Assigned task:
Please keep to the lines below from the one with "#2 potentiometer shaft (167,105,188,139)" through the one with "Frame: camera, x", and restate them word for word, ends included.

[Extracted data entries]
══════════

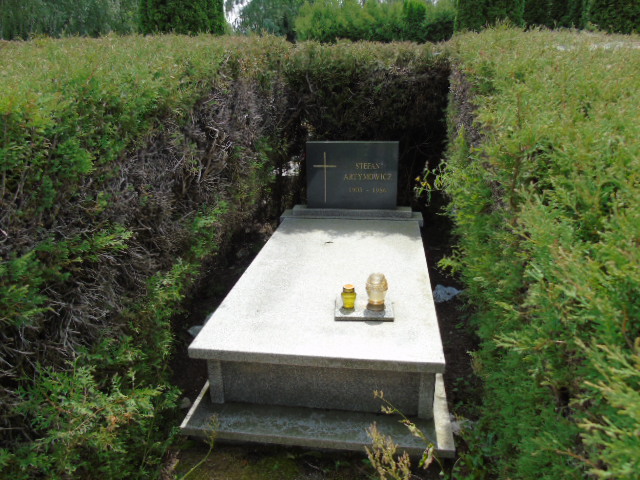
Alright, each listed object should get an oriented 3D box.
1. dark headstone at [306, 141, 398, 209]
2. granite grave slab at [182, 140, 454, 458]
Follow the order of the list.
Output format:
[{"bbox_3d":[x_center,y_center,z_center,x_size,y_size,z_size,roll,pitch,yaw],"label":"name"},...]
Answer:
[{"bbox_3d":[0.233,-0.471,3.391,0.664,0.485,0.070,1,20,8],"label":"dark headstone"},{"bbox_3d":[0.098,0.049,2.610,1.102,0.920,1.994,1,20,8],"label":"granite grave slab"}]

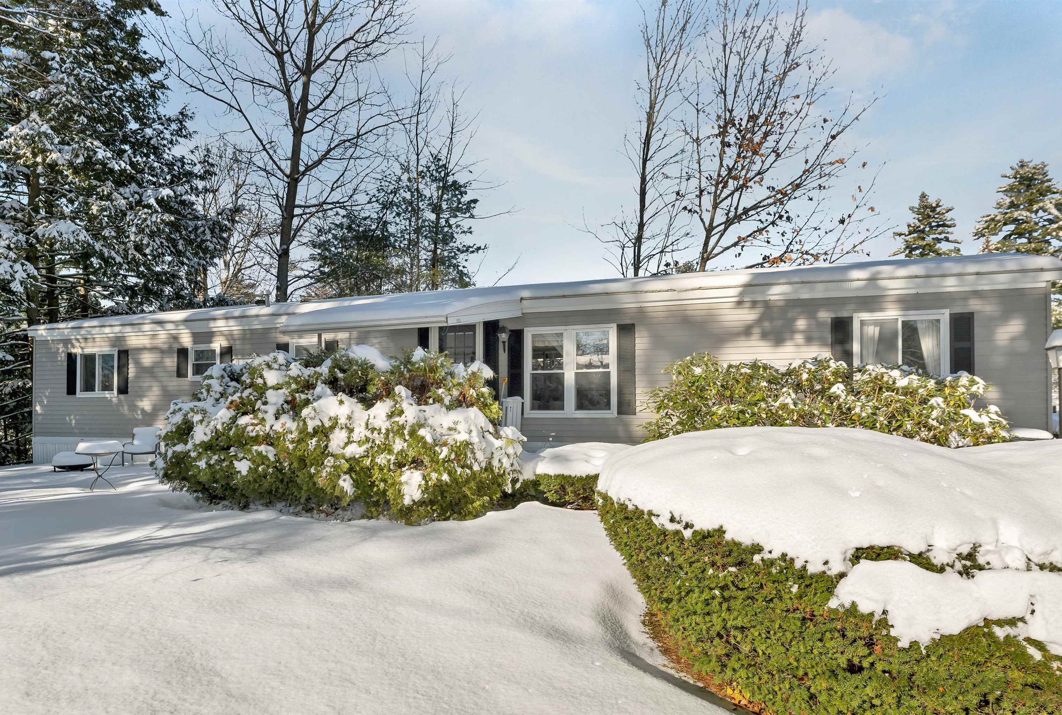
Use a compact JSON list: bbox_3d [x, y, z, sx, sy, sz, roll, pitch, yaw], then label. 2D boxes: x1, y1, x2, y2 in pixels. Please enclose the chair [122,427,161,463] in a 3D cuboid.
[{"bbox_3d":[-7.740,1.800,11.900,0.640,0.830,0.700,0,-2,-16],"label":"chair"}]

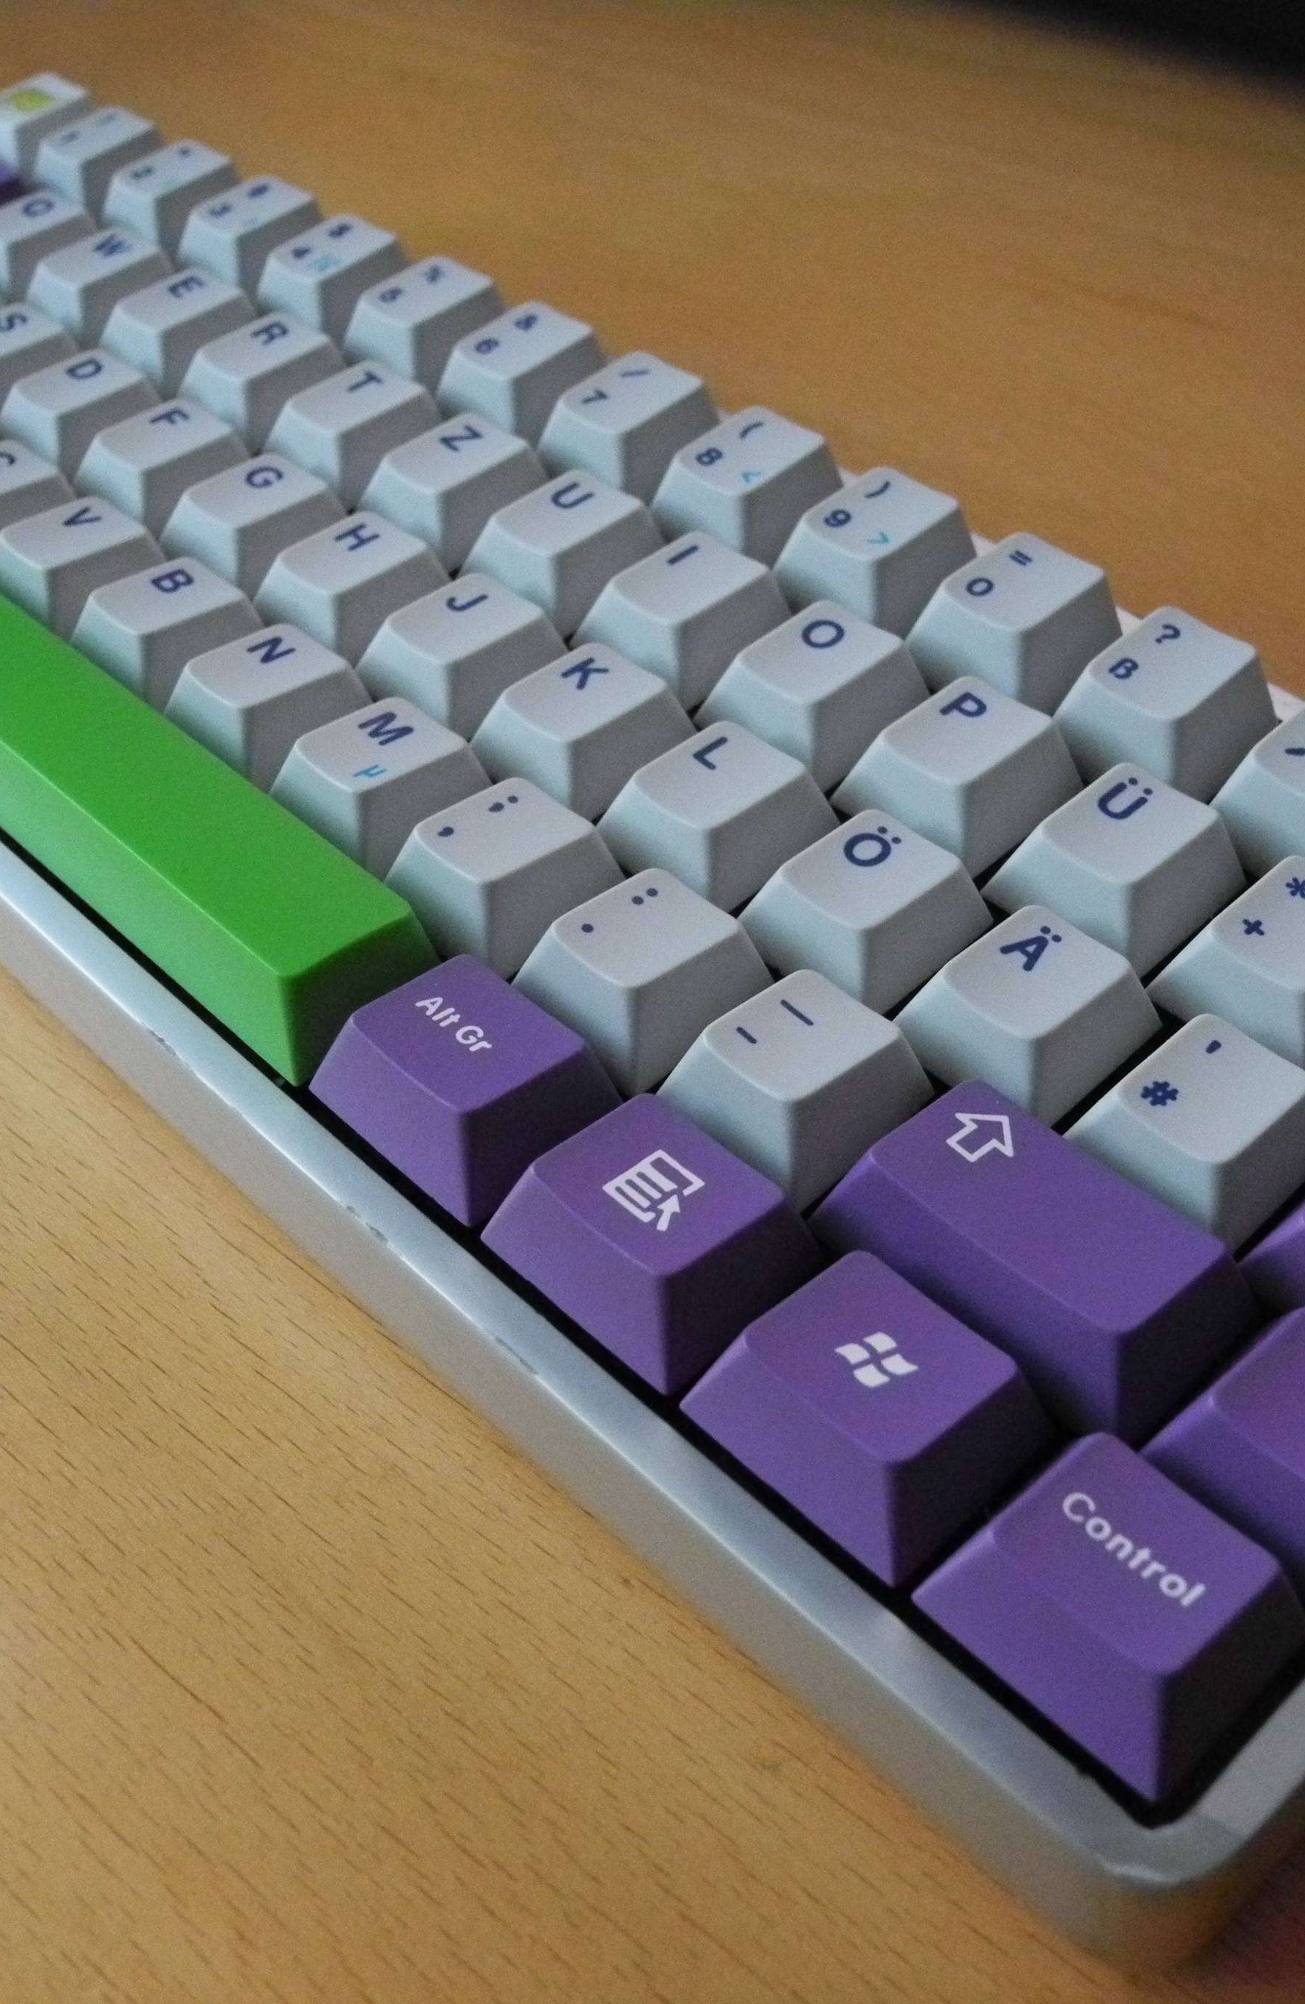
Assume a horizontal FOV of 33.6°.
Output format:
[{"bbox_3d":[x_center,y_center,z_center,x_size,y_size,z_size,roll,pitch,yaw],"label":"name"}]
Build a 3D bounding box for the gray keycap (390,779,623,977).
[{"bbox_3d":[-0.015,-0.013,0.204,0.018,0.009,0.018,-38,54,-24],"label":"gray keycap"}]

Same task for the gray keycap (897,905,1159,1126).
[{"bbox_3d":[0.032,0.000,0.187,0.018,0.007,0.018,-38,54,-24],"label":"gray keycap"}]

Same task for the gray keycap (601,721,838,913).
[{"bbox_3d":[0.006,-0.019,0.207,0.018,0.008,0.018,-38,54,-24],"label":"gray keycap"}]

══════════

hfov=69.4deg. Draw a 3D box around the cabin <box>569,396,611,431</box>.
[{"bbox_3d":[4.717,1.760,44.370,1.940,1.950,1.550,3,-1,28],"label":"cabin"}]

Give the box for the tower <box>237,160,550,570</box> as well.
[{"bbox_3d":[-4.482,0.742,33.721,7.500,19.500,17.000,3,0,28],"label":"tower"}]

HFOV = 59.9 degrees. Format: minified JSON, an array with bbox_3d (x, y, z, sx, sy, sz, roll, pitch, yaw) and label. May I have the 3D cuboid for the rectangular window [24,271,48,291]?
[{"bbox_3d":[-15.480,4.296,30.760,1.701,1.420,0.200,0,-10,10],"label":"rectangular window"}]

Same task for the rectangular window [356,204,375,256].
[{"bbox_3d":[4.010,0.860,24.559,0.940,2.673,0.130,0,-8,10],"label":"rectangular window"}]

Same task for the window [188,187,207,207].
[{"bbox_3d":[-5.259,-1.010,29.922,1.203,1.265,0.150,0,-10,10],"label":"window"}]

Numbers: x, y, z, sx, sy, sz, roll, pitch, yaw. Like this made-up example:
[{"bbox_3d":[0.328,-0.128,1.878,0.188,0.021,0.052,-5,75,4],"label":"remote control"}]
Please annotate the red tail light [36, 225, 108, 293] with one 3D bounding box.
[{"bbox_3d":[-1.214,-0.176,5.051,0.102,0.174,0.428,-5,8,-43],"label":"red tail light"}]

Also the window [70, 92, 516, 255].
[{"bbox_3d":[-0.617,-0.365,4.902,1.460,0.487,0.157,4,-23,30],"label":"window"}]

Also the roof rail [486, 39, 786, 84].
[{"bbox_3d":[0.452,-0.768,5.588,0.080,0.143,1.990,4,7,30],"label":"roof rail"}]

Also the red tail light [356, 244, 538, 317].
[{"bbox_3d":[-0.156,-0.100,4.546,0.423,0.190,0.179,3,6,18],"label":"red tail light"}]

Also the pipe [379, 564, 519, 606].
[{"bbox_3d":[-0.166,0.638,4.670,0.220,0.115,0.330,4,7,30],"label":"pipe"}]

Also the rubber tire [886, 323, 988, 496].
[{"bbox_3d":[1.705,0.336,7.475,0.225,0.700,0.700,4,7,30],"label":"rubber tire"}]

══════════

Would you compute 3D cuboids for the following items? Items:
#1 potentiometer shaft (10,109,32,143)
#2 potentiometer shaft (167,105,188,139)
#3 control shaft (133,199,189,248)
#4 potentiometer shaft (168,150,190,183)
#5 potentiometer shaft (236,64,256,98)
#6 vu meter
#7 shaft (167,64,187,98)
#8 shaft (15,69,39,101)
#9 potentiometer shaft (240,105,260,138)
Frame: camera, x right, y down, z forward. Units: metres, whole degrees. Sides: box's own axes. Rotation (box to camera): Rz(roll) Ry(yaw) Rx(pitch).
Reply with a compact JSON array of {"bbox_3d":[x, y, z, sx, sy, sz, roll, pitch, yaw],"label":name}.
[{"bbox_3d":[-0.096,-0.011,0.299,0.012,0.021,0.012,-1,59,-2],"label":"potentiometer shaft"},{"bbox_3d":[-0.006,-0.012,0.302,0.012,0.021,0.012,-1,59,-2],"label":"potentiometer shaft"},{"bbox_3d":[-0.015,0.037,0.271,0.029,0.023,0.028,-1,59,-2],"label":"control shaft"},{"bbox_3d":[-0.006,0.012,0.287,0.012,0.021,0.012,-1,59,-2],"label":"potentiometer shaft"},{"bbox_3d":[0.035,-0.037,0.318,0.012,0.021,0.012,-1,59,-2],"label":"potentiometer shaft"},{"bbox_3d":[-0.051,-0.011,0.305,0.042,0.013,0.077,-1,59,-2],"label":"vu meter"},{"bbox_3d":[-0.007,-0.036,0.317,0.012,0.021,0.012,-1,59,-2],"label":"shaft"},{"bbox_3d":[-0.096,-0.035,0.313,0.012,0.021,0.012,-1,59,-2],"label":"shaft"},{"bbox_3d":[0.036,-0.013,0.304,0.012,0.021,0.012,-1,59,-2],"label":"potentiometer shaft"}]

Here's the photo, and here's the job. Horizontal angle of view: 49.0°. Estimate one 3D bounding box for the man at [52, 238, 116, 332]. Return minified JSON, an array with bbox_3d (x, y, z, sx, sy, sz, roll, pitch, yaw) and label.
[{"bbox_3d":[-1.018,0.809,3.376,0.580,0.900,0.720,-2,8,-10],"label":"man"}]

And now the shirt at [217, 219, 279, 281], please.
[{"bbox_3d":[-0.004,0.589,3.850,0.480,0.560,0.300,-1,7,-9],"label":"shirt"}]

══════════

Solution to this task:
#2 potentiometer shaft (167,105,188,139)
#3 control shaft (133,199,189,248)
#4 potentiometer shaft (168,150,190,183)
#5 potentiometer shaft (236,64,256,98)
#6 vu meter
#7 shaft (167,64,187,98)
#8 shaft (15,69,39,101)
#9 potentiometer shaft (240,105,260,138)
Frame: camera, x right, y down, z forward. Units: metres, whole degrees. Sides: box's own axes. Rotation (box to camera): Rz(roll) Ry(yaw) Rx(pitch).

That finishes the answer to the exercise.